**EXERCISE DESCRIPTION**
Copy out word for word everything in the listing from the line containing "34: (311, 89)" down to the line containing "69: (83, 270)", both of those lines included.

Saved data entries
^^^^^^^^^^^^^^^^
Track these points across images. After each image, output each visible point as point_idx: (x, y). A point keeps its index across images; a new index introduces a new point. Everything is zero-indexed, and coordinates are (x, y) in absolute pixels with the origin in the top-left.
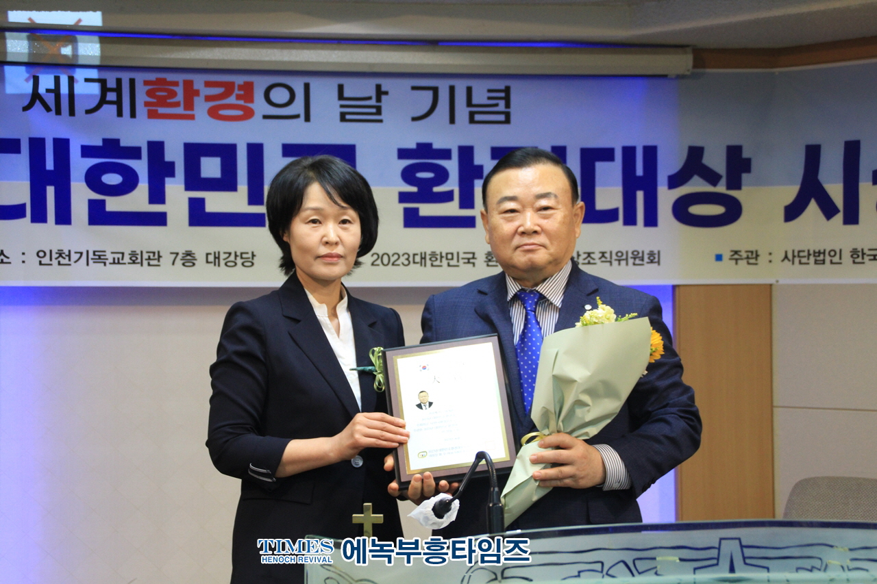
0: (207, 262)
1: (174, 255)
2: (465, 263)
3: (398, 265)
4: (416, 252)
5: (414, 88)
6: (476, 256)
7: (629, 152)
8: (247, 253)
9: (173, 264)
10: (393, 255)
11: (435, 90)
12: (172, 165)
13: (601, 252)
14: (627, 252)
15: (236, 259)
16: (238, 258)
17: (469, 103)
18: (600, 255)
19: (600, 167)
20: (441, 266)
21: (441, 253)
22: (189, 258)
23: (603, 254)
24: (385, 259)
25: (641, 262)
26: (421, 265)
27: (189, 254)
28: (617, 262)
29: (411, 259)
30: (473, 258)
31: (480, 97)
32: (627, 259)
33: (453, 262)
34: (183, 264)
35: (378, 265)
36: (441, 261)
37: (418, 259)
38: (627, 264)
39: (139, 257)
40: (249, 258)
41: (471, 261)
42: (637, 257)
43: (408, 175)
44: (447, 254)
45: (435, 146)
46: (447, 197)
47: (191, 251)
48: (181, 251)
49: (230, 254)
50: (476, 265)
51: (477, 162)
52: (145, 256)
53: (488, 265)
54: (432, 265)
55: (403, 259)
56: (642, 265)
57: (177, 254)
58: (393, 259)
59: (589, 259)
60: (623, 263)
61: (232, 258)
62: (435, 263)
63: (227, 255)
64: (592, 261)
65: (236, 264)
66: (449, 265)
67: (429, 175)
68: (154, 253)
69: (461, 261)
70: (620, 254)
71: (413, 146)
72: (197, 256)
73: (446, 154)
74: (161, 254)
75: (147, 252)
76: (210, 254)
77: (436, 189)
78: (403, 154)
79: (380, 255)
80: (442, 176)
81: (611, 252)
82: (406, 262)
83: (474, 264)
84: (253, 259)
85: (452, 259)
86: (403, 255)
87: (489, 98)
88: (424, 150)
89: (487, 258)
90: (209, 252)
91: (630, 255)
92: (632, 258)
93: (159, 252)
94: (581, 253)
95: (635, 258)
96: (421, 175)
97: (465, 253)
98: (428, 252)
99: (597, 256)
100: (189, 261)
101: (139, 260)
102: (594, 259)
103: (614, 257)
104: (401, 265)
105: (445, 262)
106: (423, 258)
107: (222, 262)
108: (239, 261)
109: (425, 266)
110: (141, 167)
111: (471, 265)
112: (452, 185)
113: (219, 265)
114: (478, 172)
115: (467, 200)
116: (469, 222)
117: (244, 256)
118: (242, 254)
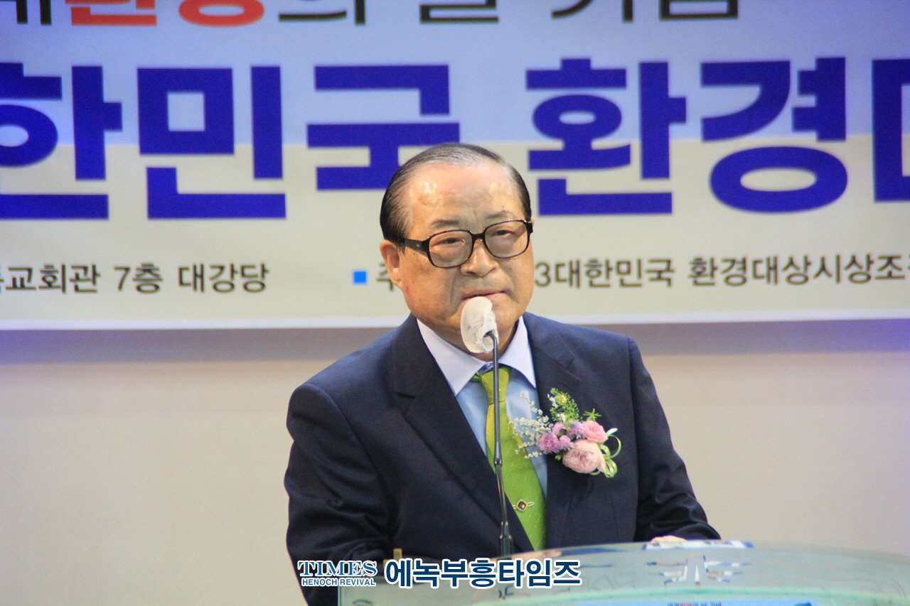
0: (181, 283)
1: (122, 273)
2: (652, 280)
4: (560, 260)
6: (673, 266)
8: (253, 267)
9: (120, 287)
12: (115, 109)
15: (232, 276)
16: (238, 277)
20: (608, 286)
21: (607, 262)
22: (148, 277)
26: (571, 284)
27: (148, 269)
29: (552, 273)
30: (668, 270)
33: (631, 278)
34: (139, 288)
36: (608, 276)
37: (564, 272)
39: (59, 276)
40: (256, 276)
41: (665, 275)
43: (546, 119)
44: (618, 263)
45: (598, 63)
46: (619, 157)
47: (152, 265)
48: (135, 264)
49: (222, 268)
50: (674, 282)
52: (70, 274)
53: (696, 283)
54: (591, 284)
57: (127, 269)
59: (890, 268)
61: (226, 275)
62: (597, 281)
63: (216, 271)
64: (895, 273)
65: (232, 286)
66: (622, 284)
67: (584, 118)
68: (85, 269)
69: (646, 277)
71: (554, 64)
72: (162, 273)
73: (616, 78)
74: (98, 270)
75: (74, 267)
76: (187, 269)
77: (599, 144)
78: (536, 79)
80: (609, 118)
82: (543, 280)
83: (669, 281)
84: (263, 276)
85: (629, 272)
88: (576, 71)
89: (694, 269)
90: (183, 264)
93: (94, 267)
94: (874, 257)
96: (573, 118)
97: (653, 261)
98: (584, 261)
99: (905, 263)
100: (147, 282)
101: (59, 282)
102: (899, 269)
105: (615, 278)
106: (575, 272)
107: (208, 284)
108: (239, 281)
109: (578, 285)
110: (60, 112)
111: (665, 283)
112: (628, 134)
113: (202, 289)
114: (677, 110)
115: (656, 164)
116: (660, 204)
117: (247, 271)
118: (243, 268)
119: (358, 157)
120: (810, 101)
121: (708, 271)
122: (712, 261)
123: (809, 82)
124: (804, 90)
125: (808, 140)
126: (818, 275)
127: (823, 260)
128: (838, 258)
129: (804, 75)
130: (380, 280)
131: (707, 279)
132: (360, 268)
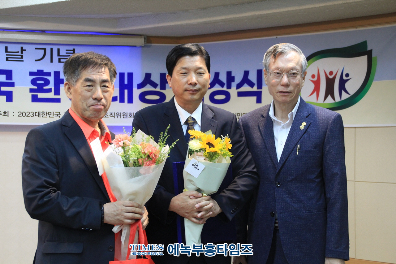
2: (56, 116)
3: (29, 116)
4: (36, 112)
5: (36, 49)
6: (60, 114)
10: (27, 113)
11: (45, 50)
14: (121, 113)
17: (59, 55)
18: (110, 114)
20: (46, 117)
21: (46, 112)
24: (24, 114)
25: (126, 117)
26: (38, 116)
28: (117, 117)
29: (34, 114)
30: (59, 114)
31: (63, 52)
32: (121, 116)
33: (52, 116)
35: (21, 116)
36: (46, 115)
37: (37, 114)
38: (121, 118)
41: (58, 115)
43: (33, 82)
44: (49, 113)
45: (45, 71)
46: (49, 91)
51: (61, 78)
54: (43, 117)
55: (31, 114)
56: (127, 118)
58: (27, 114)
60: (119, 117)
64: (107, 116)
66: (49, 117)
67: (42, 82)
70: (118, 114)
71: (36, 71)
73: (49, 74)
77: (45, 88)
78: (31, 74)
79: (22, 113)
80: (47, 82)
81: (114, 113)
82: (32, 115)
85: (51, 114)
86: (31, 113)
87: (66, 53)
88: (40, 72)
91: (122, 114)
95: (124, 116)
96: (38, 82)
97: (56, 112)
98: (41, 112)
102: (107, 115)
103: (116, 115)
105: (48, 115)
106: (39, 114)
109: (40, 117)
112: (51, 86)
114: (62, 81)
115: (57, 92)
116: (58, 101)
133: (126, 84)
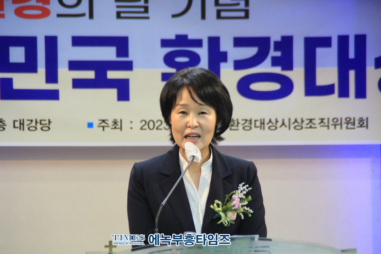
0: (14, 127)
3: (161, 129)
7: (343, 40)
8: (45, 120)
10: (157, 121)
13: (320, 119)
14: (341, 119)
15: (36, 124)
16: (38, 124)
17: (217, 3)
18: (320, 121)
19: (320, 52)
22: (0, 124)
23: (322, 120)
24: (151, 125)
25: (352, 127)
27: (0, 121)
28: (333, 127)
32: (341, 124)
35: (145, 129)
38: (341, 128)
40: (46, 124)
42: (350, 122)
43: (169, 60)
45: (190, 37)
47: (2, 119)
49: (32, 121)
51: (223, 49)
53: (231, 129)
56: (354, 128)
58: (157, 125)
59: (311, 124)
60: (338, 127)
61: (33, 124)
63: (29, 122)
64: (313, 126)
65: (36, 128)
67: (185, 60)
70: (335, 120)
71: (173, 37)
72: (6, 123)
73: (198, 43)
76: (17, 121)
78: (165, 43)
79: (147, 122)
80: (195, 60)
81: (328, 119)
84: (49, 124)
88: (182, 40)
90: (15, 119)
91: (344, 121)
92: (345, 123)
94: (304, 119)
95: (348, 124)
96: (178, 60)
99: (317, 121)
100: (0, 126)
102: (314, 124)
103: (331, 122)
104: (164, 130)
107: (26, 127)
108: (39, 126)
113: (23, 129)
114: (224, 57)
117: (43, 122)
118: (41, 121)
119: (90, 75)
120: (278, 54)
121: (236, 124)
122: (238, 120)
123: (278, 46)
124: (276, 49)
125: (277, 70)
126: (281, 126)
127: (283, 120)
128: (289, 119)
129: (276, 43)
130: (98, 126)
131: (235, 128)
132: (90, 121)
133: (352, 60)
^^^^^^^^^^^^^^^^
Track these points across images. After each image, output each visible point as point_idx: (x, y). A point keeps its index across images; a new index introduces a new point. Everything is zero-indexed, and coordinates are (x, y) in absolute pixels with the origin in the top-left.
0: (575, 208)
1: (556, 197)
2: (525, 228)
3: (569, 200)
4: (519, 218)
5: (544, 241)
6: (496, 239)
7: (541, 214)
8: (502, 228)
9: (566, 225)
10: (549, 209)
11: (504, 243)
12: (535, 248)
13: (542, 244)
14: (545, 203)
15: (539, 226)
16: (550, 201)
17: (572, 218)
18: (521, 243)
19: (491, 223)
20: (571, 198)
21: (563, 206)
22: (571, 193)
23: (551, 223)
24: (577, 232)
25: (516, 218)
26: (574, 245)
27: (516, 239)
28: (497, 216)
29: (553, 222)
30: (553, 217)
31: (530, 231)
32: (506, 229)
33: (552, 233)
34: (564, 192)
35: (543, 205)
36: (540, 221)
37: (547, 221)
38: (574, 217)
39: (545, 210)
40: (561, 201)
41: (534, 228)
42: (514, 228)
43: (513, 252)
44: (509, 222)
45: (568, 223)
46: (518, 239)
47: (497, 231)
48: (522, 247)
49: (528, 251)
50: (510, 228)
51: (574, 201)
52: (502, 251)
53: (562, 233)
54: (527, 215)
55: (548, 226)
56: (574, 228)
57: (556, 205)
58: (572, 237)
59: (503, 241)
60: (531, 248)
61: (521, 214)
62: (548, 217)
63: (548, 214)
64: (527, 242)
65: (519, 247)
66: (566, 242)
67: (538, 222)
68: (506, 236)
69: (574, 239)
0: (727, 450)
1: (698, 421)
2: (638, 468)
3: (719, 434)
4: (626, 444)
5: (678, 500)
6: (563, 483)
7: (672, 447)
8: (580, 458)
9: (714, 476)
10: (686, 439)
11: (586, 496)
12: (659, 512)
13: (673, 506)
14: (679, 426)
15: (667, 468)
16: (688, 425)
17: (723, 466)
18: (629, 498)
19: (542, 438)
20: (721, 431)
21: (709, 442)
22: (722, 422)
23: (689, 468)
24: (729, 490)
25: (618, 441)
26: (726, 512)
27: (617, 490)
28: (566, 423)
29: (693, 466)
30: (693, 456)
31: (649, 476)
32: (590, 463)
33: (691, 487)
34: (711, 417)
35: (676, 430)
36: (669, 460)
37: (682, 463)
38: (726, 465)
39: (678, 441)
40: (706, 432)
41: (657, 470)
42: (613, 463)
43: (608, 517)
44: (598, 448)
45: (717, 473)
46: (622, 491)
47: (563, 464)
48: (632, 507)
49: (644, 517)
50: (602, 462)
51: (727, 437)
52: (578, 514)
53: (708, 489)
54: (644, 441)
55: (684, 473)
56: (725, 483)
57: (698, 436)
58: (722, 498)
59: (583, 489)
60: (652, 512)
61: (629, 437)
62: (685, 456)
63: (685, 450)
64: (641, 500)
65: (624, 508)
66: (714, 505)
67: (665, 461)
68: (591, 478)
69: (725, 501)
^^^^^^^^^^^^^^^^
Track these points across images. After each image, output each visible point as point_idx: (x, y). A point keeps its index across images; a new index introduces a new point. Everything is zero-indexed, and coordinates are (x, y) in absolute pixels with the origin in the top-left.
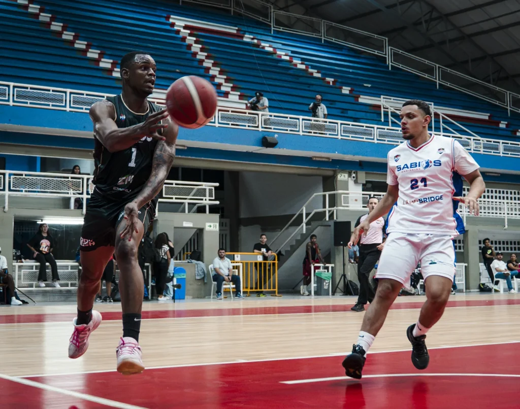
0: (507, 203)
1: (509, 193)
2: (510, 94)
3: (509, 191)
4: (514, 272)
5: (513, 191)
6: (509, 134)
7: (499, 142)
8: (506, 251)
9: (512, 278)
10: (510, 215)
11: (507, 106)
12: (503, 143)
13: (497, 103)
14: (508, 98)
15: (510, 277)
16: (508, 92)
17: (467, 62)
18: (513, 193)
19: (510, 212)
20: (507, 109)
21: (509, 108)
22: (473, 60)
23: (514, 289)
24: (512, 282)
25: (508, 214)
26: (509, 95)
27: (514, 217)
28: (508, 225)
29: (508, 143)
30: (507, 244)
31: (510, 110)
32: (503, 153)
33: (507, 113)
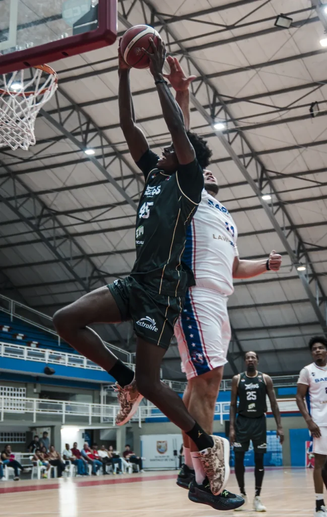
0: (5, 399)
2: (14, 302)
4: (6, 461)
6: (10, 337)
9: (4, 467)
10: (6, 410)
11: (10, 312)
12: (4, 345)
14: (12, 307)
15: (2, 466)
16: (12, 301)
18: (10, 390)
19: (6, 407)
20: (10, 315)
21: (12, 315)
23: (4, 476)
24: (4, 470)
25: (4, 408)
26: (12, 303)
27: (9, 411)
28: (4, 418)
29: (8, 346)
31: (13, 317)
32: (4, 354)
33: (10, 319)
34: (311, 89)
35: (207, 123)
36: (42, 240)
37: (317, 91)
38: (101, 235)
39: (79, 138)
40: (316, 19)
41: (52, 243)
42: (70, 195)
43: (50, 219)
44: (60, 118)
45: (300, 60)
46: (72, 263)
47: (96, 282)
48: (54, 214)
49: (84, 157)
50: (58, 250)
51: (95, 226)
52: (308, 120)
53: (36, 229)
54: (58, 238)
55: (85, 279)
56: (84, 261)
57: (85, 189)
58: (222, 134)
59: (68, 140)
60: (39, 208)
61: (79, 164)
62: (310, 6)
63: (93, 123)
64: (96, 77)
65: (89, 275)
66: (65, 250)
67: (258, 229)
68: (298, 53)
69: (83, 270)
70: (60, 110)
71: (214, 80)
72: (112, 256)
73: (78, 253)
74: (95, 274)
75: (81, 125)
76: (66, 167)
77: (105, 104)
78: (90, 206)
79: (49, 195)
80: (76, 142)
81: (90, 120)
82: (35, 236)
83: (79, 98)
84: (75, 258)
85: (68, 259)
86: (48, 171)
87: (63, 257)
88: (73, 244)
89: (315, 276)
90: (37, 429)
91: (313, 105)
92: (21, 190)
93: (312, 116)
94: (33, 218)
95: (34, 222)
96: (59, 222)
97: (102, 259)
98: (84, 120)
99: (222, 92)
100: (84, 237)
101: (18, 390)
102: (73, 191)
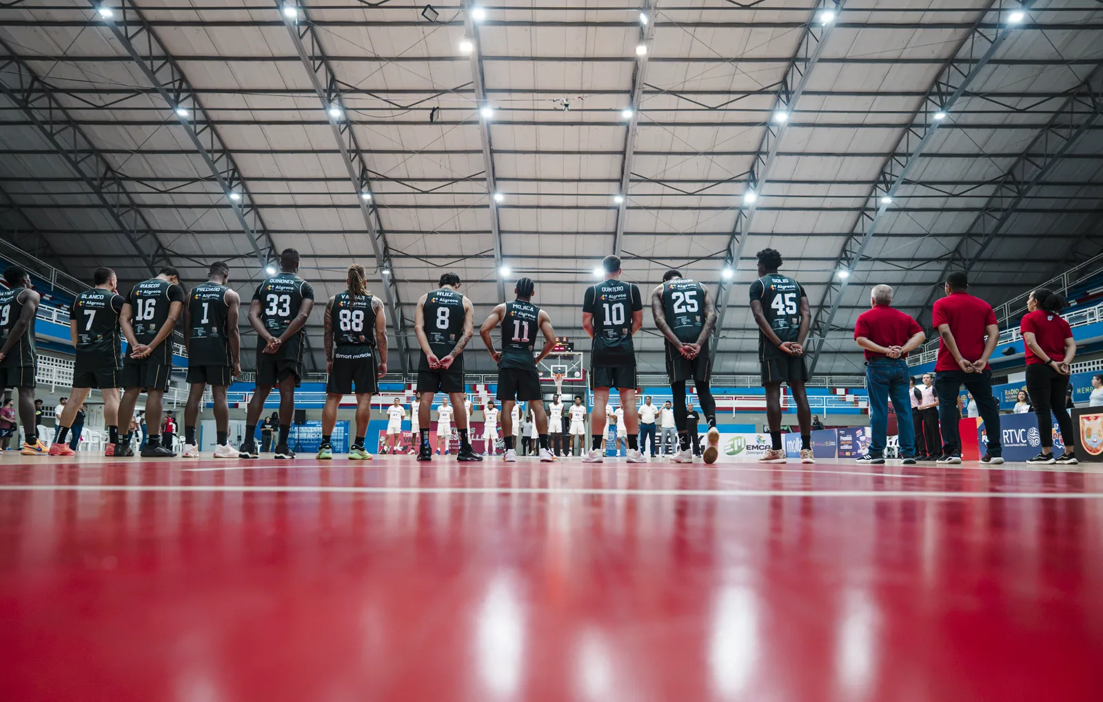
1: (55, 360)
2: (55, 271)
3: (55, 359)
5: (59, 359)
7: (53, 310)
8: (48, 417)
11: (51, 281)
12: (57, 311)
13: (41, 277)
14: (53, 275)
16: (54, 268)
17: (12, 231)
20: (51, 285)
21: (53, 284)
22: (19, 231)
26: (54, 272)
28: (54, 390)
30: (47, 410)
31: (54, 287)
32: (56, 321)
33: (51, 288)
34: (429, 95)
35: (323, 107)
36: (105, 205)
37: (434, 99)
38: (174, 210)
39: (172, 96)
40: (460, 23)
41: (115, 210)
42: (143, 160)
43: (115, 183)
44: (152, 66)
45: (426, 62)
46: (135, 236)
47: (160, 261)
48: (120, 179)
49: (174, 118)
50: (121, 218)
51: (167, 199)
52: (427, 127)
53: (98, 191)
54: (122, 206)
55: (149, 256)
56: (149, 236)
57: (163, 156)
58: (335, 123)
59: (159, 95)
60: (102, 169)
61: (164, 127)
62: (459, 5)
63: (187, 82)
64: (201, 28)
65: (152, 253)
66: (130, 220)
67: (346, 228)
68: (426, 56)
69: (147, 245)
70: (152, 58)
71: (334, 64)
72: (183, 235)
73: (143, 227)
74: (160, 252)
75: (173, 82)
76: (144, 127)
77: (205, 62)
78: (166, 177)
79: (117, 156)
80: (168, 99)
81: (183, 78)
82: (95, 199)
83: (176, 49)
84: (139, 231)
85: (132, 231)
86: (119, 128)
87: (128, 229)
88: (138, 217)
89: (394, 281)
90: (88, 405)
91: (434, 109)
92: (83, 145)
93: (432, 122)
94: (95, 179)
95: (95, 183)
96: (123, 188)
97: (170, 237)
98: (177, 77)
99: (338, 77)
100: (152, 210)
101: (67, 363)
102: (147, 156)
^^^^^^^^^^^^^^^^
**ANSWER SECTION**
34: (311, 89)
35: (207, 123)
36: (42, 240)
37: (317, 91)
38: (101, 235)
39: (79, 138)
40: (316, 19)
41: (52, 243)
42: (70, 195)
43: (50, 219)
44: (60, 118)
45: (300, 60)
46: (72, 263)
47: (96, 282)
48: (54, 214)
49: (84, 157)
50: (58, 250)
51: (95, 226)
52: (308, 120)
53: (36, 229)
54: (58, 238)
55: (85, 279)
56: (84, 261)
57: (85, 189)
58: (222, 134)
59: (68, 140)
60: (39, 208)
61: (79, 164)
62: (310, 6)
63: (93, 123)
64: (96, 77)
65: (89, 275)
66: (65, 250)
67: (258, 229)
68: (298, 53)
69: (83, 270)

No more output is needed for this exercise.